**EXERCISE OBJECTIVE:** From the line holding "wrist: (94, 227)" to the final line below, restate each line word for word and add nothing.

Keypoint text descriptions
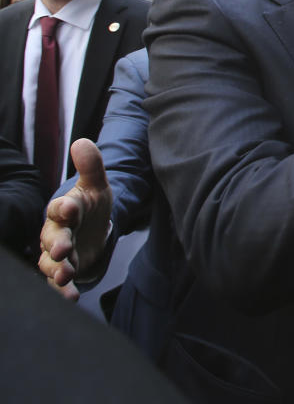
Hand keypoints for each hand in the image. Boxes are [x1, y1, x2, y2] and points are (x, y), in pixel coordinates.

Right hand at [38, 139, 112, 299]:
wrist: (94, 227)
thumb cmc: (92, 205)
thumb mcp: (97, 185)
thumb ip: (92, 166)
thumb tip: (83, 141)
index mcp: (65, 208)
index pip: (60, 207)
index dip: (63, 207)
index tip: (68, 207)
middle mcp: (57, 231)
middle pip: (52, 238)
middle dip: (56, 244)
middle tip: (63, 250)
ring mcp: (59, 253)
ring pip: (51, 263)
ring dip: (57, 270)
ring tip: (65, 276)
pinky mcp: (66, 270)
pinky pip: (60, 282)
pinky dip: (64, 290)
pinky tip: (71, 296)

**SOLUTION:**
wrist: (94, 227)
thumb cmc: (92, 205)
thumb mcp: (97, 185)
thumb ip: (92, 166)
thumb tip: (83, 141)
index mcp: (65, 208)
index pip: (60, 207)
index dip: (63, 207)
index tip: (68, 207)
middle mcp: (57, 231)
middle pip: (52, 238)
middle dip: (56, 244)
middle tip: (63, 250)
ring mcp: (59, 253)
ring pip: (51, 263)
ring dip: (57, 270)
ring tip: (65, 276)
pinky mcp: (66, 270)
pinky pip: (60, 282)
pinky dip: (64, 290)
pinky tip: (71, 296)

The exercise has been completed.